It is embarrassing to watch a team go for it on fourth down as many times as Syracuse did and convert each time. For Bud Foster, embarrassed is probably not strong enough of a word.
Here’s some stats that will make you sick. The Orange converted on four of five fourth-down attempts. That’s an 80-percent conversion rate.
Tech wasn’t much better on third down, as the ‘Cuse were 10 of 21.
Those are the types of numbers you’d expect from Alabama against the Citadel.
Moving forward, Tech’s defensive backs must get up and challenge wide receivers at the line of scrimmage. Too often on Saturday, Syracuse wideouts had several yards of cushion. That led to some easy pitch-and-catch from Dungey to his receivers.
Mobile Quarterbacks Continue to Haunt the Hokies
It’s not uncommon for athletic quarterbacks to wreak havoc these days. With so much read-option, dual-threat passers are often hard to contain.
For Virginia Tech, though, these athletic quarterbacks continue to confound Foster and his troops on an annual basis. Generally, great coordinators such as Foster find ways to neutralize the opposition. However, Foster never appears to have an answer for these type of quarterbacks.
Dungey rushed for 106 yards on Saturday. In the past four years, nine quarterbacks have rushed for over 100 yards against VT. Tech is 0-9 in those games. Dungey is the second passer this season to go over 100 yards against the Hokies. Joshua Dobbs did it in Week 2 in Tennessee’s win.
Foster needs to fix this—and fast.
Jerod Evans Continues Solid Season
Evans had his moments on Saturday.
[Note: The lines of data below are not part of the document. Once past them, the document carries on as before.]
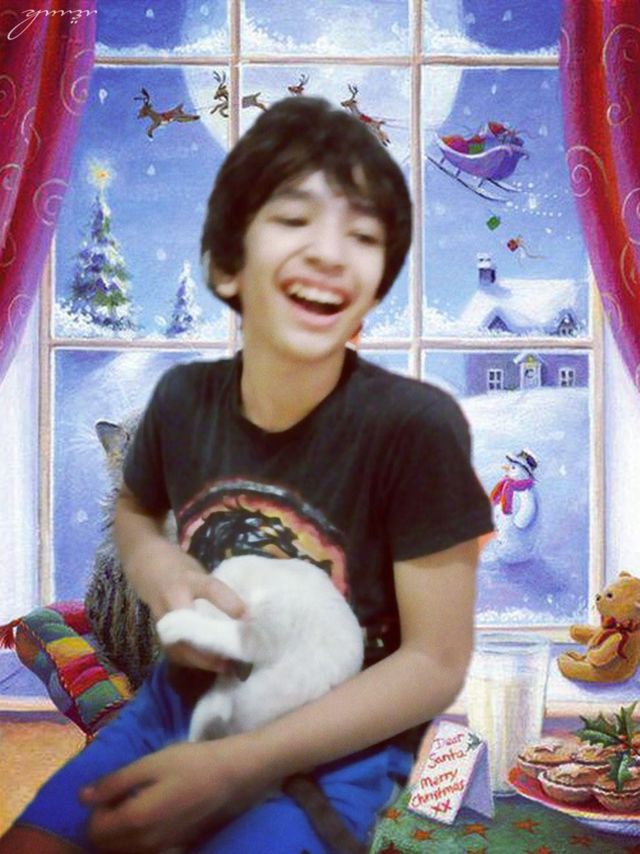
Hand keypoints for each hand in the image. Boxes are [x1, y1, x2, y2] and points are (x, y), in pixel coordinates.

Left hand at [81, 738, 264, 852]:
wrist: (230, 777)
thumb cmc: (190, 763)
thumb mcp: (150, 763)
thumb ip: (114, 782)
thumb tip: (82, 796)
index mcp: (134, 820)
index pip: (94, 829)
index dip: (95, 809)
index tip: (110, 790)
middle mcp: (144, 844)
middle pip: (105, 846)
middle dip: (104, 824)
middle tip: (119, 797)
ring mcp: (160, 851)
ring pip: (123, 852)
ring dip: (118, 835)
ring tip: (133, 806)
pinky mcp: (174, 851)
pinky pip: (143, 853)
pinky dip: (137, 842)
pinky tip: (150, 820)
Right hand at [130, 542, 246, 671]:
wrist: (147, 565)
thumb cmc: (181, 568)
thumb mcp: (200, 572)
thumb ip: (216, 591)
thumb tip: (245, 615)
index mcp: (189, 578)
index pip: (211, 589)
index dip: (230, 603)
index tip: (248, 618)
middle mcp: (173, 598)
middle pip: (189, 628)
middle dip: (210, 648)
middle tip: (232, 660)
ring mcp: (163, 616)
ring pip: (178, 645)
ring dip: (200, 660)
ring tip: (223, 667)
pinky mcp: (158, 630)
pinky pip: (173, 650)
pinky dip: (190, 660)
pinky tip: (206, 665)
He missed a few throws, but took care of the football for the most part. He did throw one pick—just his second of the season. On the year, Evans is completing 63 percent of his passes with 17 touchdowns. He’s also second on the team in rushing with 319 yards and two more scores.
Coming into the season, the quarterback position was a major question mark for the Hokies. Evans has assuaged those concerns with a strong performance. His command of the offense is excellent.
What Tech needs more from Evans in the second half of the season is for him to be more accurate down the field. He’s missed Isaiah Ford several times deep. If Evans can shore this part of his game up, it could help the running game, too.